We want this space to be of service to local producers, food businesses, and community organizations who can rent out the kitchen for their own use. Our kitchen is equipped with a 10 burner stove, double industrial ovens, a three bay sink and dishwasher, ample counter space, and a variety of smaller instruments and equipment such as cutting boards, stock pots, pans, baking sheets, blenders, and knives.


As with most of our programming, there will be a sliding scale rental fee depending on the size and type of organization to use the kitchen, and we have provided our rate sheet here.


If you could benefit from using this new space, please let us know by filling out our interest form, sending us a brief email, or giving us a call to tell us how you would like to use the Community Kitchen at ADCG. 

Have an idea for the Community Kitchen?
Please let us know how this space can be a resource for you. 

Share your thoughts...

Thanks for your input!

Community Testimonials

“Over the past several years we’ve been proud to partner with the Alan Day Community Garden in work to improve the health and wellbeing of local people. This work has included supporting efforts to improve access to fresh, healthy produce at schools and early childhood education sites, youth mentoring and empowerment through the Youth Leadership Program, and developing the garden as an inclusive, welcoming space for all. Community members have told us that isolation and disconnection are getting in the way of health, and the ADCG is actively working against those challenges by emphasizing the community in the Community Garden, and creating a space where both healthy food and healthy relationships are grown.”

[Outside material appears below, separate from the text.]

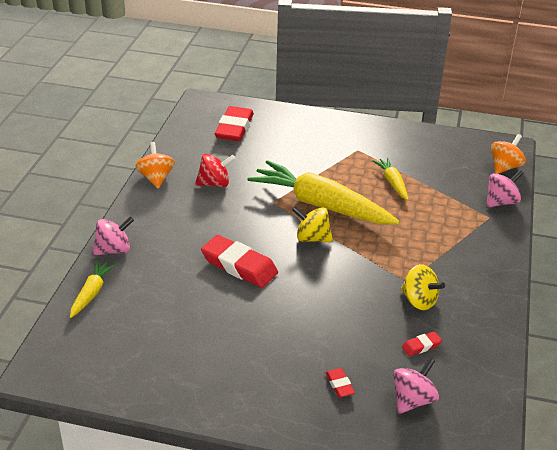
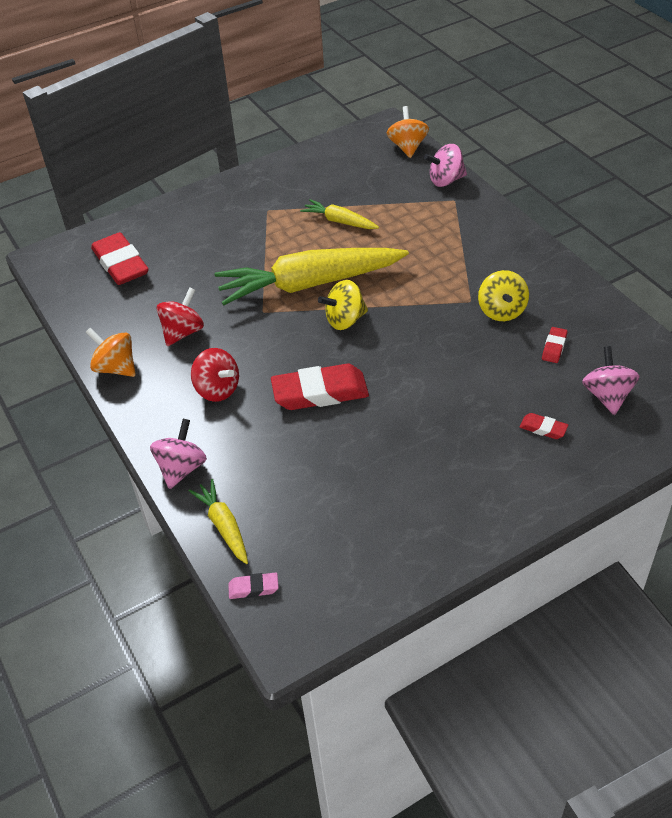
camera: 40 degrees left, 10 degrees up
(60, 334) = (253, 588): none -> pink eraser
(188, 225) = (217, 389): none -> red spinning top
(419, 301) = (501, 311): yellow spinning top -> yellow spinning top turned 90 degrees clockwise
(501, 202) = (446, 180): pink spinning top -> pink spinning top turned 120 degrees counterclockwise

-Brendan Schauffler, Oxford County Wellness Collaborative Network Facilitator

Debbie Riley

Cooking Matters Class

“I really enjoyed taking the family cooking class at Alan Day. It was a wonderful way for my husband and I, and 2 daughters to meet other families and learn new recipes and cooking hacks. It was a great family bonding experience as well. I'm so excited to hear their vision to expand their cooking area.”

Kelly Margolin

Cooking Matters Class

“We took a family cooking class at the garden a few summers ago. We had a great time! We were a bit limited with an actual stove and oven, but we would definitely like to do it again!”

Holly Stuhr

Community Nutrition Educator

ADCG Board Member

“I teach some of my Snap-Ed cooking classes there, under the pavilion. Jeff is on the Buildings and Grounds team. Together we have had a garden share, a garden plot, helped build the pizza oven, and cooked pizzas at the Community Market. Being a part of ADCG has rooted us in this wonderful community.”

Avery, age 15

Youth Leader

“The community garden is a refuge in nature. It’s a place where I can connect with people who care about things that are important to me and get away from the stresses of school and Facebook.”

Frankie, age 14

Youth Leader

“I came to the community garden pre-diabetic and was spending much of my time on the couch watching TV and eating chips. Being at the garden I discovered I liked to eat fresh vegetables and exercise and my mind and emotions became clearer. Now I work out, eat healthier and have a job. I am proud of serving the community.”

Susan Jennings

Maine 4-H Foundation Director

"The 4-H program has been a collaborative partner for a number of years because the Alan Day Community Garden is a health and wellness program at its best. The focus on teaching young people how to grow healthy whole foods is an excellent way to get children and teens to eat healthy and care about where their food comes from. 4-H is all about youth leadership and service-learning, the Alan Day Garden is a true example of a giving back to the community through growing healthy foods with respect to the environment."

Brian Shibles

CFO Norway Savings Bank

ADCG Development Team

“The Alan Day Community Garden has grown to become such an important community resource since its soils were first tilled back in 2009.  Beyond being a place for people to grow nutritional vegetables, fruits and herbs, the garden has become a center for education, leadership development, culture, art and agricultural commerce with a focus on diversity and inclusion.  The value that the ADCG and its Board, staff and volunteers bring to this community can simply be measured as “priceless”, which is a reason why it’s worth my time to try to help.”